Toujours d'après la BBC, le Foreign Office britannique a collecté des fonds auprès de six puissances occidentales qu'elle a ensuite reversés à l'ONG Adam Smith International (ASI). Cette ONG a ensuite versé à son tour quelque 30 millions de livres par an depuis 2014 à la FSP, dont le nom n'est pas sans rappeler celui de l'Armée syrienne libre (Free Syrian Army). Ce même argent aurait ensuite irrigué la nébuleuse de groupes armés, longtemps présentés dans les médias comme des rebelles «modérés». Mais, en l'espèce, selon la BBC, des groupes djihadistes armés affiliés au Fatah al-Cham, anciennement Front al-Nosra.

En avril 2017, au moment où Boris Johnson avait octroyé une rallonge de quelque 4 millions d'euros à l'ASI, la BBC avait publié sur son site un reportage élogieux dédié à la FSP, intitulé : «La Police syrienne libre lâche les armes pour aider sa communauté». Quoi de plus courageux pour une force de police naissante, peut-être destinée à prendre le relais de la police syrienne régulière au cas où Bachar el-Assad venait à être éliminé ? «Notre force sera dans notre faiblesse», déclarait alors le chef cette nouvelle force de police alternative, le général Adeeb al-Shallaf. «Un homme grand avec une présence considérable», écrivait l'auteur de l'article.

L'ONG Adam Smith International sur le gril

La rencontre entre le responsable de la FSP et l'équipe de la BBC avait d'ailleurs été organisée en Turquie, dans un lieu sécurisé et sous l'égide de l'ASI. Fondée en 1992, cette ONG est une véritable tête de pont opérationnelle de la politique étrangère du Royaume-Uni, un simple coup d'œil sur son site en témoigne. De l'Europe de l'Est post-soviétique à l'Irak, en passant par l'Afghanistan et la Libye, l'ASI a pour mission de mettre en œuvre l'économie de marché et également, charité néo-libérale oblige, d'ouvrir ces mêmes pays au secteur et aux entreprises privés.

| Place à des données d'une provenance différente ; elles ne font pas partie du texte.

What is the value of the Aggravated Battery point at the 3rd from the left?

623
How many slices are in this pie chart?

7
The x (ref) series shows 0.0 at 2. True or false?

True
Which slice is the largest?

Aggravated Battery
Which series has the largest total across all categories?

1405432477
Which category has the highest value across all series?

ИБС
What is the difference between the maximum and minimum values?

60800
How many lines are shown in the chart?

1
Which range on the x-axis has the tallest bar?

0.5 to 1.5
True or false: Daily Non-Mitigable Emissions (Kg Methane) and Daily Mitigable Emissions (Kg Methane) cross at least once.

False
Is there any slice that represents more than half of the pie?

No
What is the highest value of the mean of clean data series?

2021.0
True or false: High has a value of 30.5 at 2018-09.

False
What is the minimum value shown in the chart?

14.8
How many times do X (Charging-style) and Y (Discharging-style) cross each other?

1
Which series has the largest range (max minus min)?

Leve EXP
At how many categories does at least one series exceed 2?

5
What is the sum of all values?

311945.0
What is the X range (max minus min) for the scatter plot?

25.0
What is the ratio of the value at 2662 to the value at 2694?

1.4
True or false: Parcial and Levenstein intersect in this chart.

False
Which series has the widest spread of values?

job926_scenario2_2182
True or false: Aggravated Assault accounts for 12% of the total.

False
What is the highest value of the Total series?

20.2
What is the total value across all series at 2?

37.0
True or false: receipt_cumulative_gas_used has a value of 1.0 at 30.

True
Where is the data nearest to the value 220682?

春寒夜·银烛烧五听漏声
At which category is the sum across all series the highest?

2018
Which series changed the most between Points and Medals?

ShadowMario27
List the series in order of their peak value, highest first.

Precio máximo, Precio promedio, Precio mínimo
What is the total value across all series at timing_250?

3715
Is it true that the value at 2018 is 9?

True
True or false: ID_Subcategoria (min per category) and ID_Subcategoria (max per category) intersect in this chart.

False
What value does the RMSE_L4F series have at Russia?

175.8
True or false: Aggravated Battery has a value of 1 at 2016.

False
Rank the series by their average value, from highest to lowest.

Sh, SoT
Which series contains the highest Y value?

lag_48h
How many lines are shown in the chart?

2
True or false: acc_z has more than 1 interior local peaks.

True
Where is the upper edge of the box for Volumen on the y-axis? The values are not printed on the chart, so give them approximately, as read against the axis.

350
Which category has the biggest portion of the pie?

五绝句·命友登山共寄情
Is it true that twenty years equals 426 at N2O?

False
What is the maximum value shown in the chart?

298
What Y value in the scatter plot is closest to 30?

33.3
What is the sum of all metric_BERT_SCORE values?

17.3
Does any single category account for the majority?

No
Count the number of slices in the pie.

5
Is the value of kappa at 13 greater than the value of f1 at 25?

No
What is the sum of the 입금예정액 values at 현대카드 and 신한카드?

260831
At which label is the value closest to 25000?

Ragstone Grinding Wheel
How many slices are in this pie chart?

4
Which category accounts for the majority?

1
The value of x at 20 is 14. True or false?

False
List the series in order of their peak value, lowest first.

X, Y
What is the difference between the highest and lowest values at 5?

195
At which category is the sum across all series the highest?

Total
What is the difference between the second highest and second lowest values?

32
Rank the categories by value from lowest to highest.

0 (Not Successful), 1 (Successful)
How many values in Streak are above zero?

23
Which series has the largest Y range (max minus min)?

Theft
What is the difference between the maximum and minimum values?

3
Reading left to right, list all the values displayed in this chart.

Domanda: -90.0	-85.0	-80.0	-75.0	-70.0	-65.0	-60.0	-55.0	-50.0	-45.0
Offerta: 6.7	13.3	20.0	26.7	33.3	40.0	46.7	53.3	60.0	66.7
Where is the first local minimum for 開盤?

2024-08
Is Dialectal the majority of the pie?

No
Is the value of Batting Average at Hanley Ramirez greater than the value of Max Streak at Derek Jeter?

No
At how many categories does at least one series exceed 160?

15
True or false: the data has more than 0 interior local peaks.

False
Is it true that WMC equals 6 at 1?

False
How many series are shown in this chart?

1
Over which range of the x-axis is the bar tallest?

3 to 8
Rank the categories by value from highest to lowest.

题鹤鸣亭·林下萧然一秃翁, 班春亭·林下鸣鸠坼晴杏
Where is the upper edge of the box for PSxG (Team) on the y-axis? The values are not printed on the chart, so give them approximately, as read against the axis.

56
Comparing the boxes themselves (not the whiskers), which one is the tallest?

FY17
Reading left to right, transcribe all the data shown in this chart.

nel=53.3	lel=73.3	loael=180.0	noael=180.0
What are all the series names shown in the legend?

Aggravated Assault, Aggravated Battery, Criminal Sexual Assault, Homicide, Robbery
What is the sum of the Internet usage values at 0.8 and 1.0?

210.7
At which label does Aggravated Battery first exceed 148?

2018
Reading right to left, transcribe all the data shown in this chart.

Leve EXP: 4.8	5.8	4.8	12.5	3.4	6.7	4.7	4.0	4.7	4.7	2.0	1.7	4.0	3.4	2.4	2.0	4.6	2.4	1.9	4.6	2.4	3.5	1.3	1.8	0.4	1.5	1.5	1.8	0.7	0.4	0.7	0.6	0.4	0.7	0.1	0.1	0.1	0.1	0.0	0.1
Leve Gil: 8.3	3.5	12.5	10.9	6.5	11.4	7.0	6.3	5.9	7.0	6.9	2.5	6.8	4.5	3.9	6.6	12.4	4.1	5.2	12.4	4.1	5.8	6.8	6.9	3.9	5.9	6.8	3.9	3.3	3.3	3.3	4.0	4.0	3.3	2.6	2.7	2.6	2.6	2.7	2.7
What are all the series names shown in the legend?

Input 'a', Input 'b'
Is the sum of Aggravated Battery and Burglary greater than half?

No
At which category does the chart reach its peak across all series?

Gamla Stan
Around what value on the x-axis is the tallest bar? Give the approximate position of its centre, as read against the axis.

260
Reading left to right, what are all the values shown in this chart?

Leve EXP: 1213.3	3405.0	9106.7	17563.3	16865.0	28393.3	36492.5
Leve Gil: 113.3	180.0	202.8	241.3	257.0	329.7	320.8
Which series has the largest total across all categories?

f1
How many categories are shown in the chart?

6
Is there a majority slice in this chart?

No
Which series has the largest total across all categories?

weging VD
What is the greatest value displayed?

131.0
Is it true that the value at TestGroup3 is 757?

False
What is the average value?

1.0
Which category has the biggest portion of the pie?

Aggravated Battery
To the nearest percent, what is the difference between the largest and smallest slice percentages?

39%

Face au tollé médiatique qui s'annonce, l'ONG a vivement réfuté les accusations de la BBC. «Nous avons géré efficacement l'argent des contribuables afin de combattre le terrorisme, ramené la sécurité aux communautés syriennes et atténué les risques considérables liés aux opérations dans une zone de guerre», a déclaré un porte-parole de l'ASI, cité par The Telegraph.

«Propagande russe» ?

Susceptible de changer la façon dont elle relate la guerre civile qui a ravagé la Syrie, la BBC se penchera-t-elle lors d'un prochain sujet sur l'organisation controversée des Casques blancs syriens, elle-aussi financée par le Royaume-Uni ? Lors d'une conférence de presse consacrée à ce groupe qui se présente comme humanitaire, le 28 novembre 2017 en Suisse, la journaliste indépendante Vanessa Beeley avait souligné la proximité de certains de ses membres avec des organisations djihadistes. Elle avait été accusée par la branche suisse de l'ONG Reporters sans frontières (RSF) de faire de la «propagande russe», cette dernière allant jusqu'à réclamer l'annulation de la conférence.